◆ 本文 ◆
= = = = = = =

世界市民平和会議に参加して

各国の若者に54年間続く苦しみをわかってもらえて

長崎原爆松谷訴訟原告 松谷英子

 5月12日から15日までオランダ・ハーグで開催された「戦争のない21世紀を求めて/第3回世界市民平和会議」へ参加するにあたり、全国の皆様には派遣募金をご協力頂きましたことに感謝しお礼申し上げます。
 ハーグ行きの話があった時、日本を離れたことのない私としてはどうすべきか。私が参加することで皆様に迷惑をかけることは目に見えて解っているので色々と考えましたが、世界の人々に「被爆の実相を伝え、核兵器の廃絶をめざすため」の証言をすることが核兵器廃絶への取り組みになるのだと思い参加させていただくことにしました。
 つたえよう被爆者の証言で私は被爆後54年間の苦しみ(特に毎日生活していくための大変さ)とこの障害を原爆症と認めてもらうために裁判を起こし、長崎地裁、福岡高裁(どちらも勝訴)、現在最高裁へ上告され最高裁でも三度勝利するようにがんばっていると話しますと、話を聞いた若者たちが目にいっぱい涙を浮かべていました。

= = = = = = =

◆ 保存データ ◆
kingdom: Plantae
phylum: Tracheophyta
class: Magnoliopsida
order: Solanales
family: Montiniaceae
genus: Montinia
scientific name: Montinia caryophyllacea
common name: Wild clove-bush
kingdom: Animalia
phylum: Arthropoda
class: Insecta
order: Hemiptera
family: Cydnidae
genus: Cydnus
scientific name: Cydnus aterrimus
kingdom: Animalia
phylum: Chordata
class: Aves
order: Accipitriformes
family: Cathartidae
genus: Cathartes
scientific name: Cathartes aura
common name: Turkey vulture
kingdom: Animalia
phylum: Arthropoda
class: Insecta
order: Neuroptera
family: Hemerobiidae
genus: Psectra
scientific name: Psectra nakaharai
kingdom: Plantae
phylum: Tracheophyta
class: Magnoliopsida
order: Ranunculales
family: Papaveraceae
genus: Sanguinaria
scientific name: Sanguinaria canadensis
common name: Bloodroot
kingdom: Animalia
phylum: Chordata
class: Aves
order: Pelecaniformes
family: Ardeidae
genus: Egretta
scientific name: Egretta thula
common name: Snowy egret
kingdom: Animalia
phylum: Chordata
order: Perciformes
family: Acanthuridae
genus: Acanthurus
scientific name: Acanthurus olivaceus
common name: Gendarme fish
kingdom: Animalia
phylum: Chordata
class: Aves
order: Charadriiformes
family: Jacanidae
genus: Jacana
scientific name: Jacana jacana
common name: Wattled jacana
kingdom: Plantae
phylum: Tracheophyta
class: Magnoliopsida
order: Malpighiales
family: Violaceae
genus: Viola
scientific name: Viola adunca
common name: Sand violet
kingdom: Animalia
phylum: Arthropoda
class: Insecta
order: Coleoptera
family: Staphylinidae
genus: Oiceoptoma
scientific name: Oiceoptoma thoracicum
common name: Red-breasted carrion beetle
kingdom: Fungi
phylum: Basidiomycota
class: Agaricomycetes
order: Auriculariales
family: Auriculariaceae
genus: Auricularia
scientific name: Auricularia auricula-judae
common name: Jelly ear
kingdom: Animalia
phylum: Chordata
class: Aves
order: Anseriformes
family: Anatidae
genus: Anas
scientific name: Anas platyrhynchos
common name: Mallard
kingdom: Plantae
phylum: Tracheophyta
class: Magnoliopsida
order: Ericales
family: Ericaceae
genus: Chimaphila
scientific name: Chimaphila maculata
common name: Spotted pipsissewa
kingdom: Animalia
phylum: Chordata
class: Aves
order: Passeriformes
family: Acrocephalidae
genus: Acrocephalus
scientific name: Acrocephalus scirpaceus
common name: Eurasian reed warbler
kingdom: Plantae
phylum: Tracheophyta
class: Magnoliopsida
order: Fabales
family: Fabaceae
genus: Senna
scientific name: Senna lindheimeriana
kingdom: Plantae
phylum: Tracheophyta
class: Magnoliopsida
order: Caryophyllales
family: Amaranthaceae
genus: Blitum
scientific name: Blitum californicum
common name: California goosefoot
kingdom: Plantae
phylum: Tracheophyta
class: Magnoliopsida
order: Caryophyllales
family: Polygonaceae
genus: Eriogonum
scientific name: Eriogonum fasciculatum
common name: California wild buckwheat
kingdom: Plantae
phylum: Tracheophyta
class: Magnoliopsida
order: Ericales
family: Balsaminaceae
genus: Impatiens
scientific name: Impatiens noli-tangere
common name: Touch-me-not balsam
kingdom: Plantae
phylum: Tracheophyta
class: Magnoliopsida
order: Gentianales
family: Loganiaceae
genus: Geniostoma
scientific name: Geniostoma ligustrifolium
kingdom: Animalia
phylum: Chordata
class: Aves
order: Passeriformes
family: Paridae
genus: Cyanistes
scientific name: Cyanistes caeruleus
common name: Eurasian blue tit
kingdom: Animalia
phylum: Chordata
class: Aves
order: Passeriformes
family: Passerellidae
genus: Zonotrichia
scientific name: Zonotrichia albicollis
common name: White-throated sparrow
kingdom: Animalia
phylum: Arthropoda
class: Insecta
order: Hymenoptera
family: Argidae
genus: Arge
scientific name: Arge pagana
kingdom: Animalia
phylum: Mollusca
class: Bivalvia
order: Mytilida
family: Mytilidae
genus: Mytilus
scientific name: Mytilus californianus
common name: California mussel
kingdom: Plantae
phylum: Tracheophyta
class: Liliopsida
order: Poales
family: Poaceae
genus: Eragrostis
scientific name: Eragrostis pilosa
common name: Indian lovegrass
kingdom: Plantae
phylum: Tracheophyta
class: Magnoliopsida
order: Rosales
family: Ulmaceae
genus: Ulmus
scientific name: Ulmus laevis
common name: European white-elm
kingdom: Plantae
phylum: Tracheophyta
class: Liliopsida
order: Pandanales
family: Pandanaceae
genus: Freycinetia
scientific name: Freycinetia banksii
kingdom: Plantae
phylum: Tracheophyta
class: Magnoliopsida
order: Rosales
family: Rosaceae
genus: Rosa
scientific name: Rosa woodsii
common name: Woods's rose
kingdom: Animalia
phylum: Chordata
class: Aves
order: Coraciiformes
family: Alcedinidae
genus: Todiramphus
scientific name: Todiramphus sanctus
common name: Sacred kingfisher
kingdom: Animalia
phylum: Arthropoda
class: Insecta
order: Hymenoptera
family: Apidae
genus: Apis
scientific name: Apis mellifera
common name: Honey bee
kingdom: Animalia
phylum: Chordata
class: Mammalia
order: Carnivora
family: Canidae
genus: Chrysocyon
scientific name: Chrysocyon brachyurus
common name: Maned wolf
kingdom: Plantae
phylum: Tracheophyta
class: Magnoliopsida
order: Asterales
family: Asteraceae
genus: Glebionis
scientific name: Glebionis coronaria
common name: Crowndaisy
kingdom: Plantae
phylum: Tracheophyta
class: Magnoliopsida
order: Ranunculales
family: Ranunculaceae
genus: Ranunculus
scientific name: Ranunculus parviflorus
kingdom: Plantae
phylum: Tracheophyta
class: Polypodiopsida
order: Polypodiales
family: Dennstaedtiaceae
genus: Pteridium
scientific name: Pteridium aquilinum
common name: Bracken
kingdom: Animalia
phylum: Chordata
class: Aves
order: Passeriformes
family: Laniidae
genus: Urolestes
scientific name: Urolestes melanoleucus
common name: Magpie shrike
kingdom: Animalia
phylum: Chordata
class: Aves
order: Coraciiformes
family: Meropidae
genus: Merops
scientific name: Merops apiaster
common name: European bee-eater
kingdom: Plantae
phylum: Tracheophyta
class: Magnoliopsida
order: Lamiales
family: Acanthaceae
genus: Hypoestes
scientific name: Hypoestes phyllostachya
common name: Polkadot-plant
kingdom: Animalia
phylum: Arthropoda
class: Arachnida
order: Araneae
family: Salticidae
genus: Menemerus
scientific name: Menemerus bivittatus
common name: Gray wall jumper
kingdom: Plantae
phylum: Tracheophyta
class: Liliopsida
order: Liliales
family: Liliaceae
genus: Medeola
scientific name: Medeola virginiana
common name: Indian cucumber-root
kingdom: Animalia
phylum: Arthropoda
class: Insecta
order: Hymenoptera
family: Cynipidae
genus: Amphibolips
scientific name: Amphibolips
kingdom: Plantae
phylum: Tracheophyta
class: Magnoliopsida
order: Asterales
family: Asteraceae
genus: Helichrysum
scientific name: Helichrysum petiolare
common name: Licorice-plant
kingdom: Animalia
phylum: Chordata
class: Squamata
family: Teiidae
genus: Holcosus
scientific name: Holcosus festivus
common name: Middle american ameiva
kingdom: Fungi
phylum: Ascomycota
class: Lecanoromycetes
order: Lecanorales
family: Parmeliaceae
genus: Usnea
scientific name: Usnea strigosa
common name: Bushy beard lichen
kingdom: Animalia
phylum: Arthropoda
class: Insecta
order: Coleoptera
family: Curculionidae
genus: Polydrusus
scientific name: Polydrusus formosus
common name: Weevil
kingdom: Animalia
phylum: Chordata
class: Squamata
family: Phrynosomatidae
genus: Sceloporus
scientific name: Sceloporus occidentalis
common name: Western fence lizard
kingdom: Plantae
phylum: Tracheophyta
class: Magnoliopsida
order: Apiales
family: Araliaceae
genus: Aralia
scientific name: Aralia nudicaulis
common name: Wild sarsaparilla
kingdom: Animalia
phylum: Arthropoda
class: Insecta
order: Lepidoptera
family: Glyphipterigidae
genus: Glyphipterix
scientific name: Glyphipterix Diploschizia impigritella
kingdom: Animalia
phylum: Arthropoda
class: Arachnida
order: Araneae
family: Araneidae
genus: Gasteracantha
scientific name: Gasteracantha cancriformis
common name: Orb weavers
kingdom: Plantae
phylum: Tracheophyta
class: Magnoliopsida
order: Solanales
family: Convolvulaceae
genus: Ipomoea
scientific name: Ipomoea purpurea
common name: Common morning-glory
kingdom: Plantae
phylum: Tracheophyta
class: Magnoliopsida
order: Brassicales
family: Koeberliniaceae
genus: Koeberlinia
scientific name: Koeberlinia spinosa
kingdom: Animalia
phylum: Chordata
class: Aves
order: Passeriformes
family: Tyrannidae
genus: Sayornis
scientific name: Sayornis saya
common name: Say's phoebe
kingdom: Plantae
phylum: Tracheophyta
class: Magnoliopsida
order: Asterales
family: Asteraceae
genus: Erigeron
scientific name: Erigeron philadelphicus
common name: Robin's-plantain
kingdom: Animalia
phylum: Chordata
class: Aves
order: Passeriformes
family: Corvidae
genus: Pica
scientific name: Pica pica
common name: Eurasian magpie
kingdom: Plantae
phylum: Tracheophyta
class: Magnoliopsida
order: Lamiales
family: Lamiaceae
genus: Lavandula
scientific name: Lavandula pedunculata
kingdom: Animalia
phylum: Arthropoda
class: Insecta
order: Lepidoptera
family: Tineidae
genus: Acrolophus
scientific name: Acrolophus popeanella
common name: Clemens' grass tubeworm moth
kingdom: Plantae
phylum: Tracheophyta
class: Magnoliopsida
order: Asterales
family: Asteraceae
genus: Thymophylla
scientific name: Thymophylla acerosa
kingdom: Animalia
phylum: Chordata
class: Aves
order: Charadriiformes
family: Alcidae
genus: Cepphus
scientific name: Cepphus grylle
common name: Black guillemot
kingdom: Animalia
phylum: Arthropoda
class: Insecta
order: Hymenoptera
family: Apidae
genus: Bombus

= = = = = = =

◆ やること ◆
1) 本文について、次の問いに答えてください。
(a) 世界市民平和会議はどこで開催されたか。
(b) 筆者は証言をすることが何への取り組みになると考えたか。
(c) 福岡高裁での裁判の結果はどうだったか。
2) 本文の「ハーグ行きの話があった時、日本を離れたことのない私としてはどうすべきか。」という一文を英語に訳してください。
3) 本文の「世界市民平和会議に参加して」から「とに感謝しお礼申し上げます。」までを、両端を含めて一字一句そのまま書き写してください。

◆ 解答 ◆
1)
(a) オランダ・ハーグ
(b) 核兵器廃絶への取り組み
(c) 勝訴

2) When the talk of going to The Hague came up, I, who had never left Japan, wondered what I should do.

3)
世界市民平和会議に参加して

各国の若者に54年間続く苦しみをわかってもらえて

長崎原爆松谷訴訟原告 松谷英子

 5月12日から15日までオランダ・ハーグで開催された「戦争のない21世紀を求めて/第3回世界市民平和会議」へ参加するにあたり、全国の皆様には派遣募金をご協力頂きましたことに感謝しお礼申し上げます。